Earlier in the book, GG has said that ‘both are correct’ (193): social morality is both a ‘device’ of social coordination and a body of rules deriving its authority from its consistency with respect for the freedom and equality of all agents. In this section, GG starts to explain how they are integrated and, moreover, why both are necessary. According to GG, taking (1) more seriously than contemporary Kantians often do is the key to overcoming the threat of ‘indeterminacy’ that hangs over the public reason idea.
The ‘indeterminacy’ involved arises because there are, in principle, many alternative sets of moral rules that are consistent with the ‘rights of agency’ and the ‘abstract’ idea of ‘jurisdictional rights’ GG has defended in earlier chapters. Even if these general entitlements can be publicly justified, agents must still settle on a scheme of rules that all can regard as having requisite moral authority. Without such a settlement, it will be impossible to reach agreement on how exactly the more general entitlements of ‘free and equal’ persons should be interpreted in particular cases. Each of these more specific schemes of moral expectations is publicly justified, yet so far no one has sufficient reason to accept any of them as uniquely publicly justified.
One is tempted to suggest here that a uniquely publicly justified scheme can be identified only if it is selected by a collective decision rule that is itself publicly justified. The main point of this section is to deny that this ‘Procedural Justification Requirement’ (392) is necessary. This is good news, according to GG, because he appears to believe that that requirement is impossible to satisfy without resorting to highly artificial – and hence reasonably rejectable – redescriptions of the choice situation (as with Rawls’s Original Position).
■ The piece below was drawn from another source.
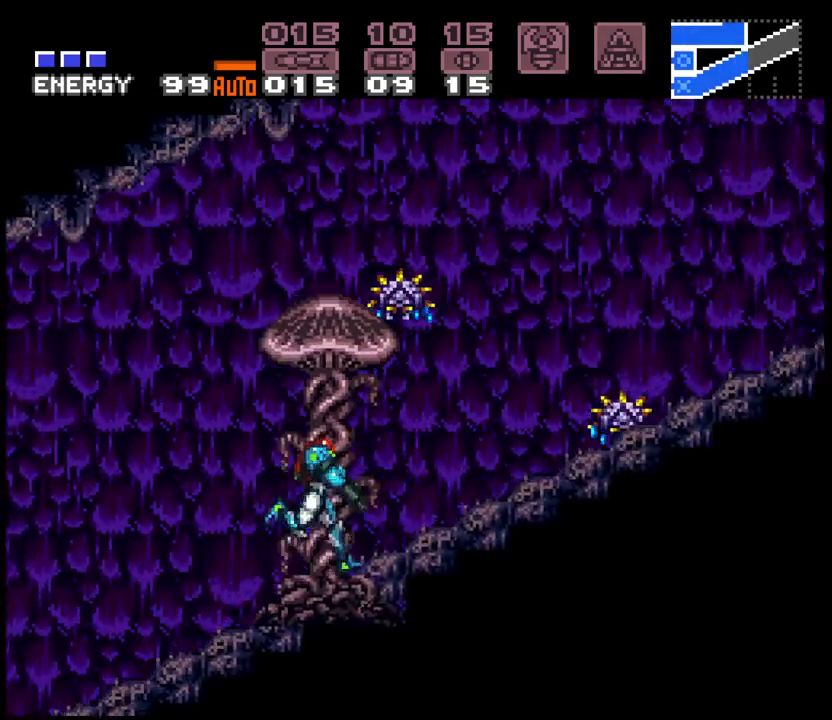
{"dt_ms": 500, "buttons": ["A", "L1", "DPAD_RIGHT"], "events": [[217, "X", "down"], [333, "X", "up"], [350, "R1", "down"], [383, "L1", "down"], [400, "R1", "up"], [433, "L1", "up"], [500, "L1", "down"]]}
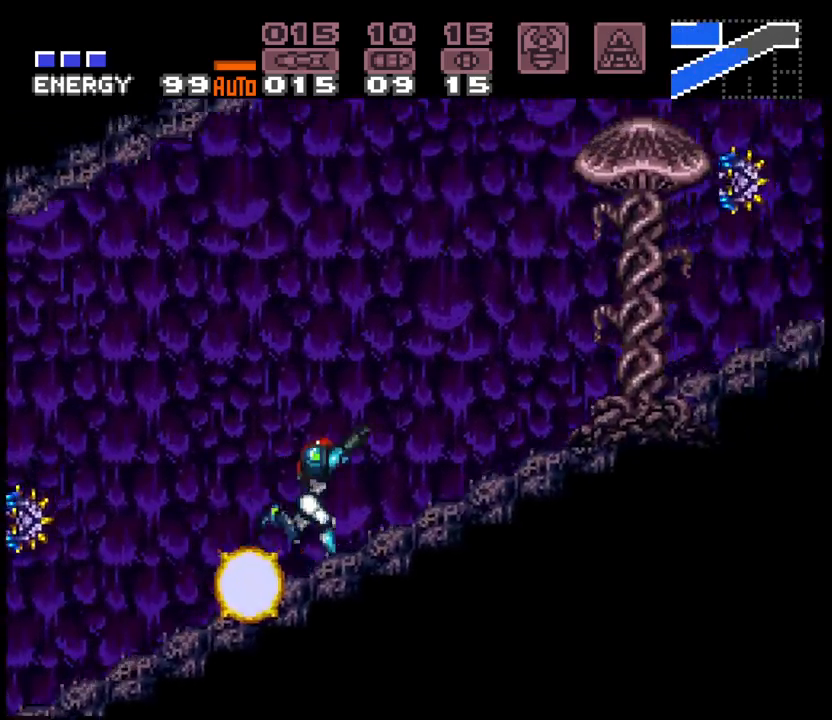
{"dt_ms": 500, "buttons": ["A", "R1", "DPAD_RIGHT"], "events": [[100, "L1", "up"], [200, "R1", "down"], [267, "R1", "up"], [300, "L1", "down"], [333, "R1", "down"], [367, "L1", "up"], [383, "R1", "up"], [450, "L1", "down"], [467, "R1", "down"], [500, "L1", "up"]]}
In the body of the section, GG attempts to explain how it is possible for a uniquely justified set of social/moral rules to emerge automatically through interaction between agents who are at all times acting only on reasons that reflect their own commitments. To establish the possibility of such a solution, GG relies on a series of game-theoretic coordination models. These are intended to illustrate how the bare, even random, fact of convergence (within iterated interaction) on one of a pair of alternative moral schemes can be (1) an equilibrium solution and (2) in large N-person cases generate a bandwagon effect. As a result of iterated interaction, players in these games find themselves in situations in which they acquire sufficient reason to accept schemes of rules just because others have already opted for them; as more and more do so, we reach a point at which everyone has sufficient reason to go along with the option around which convergence is occurring.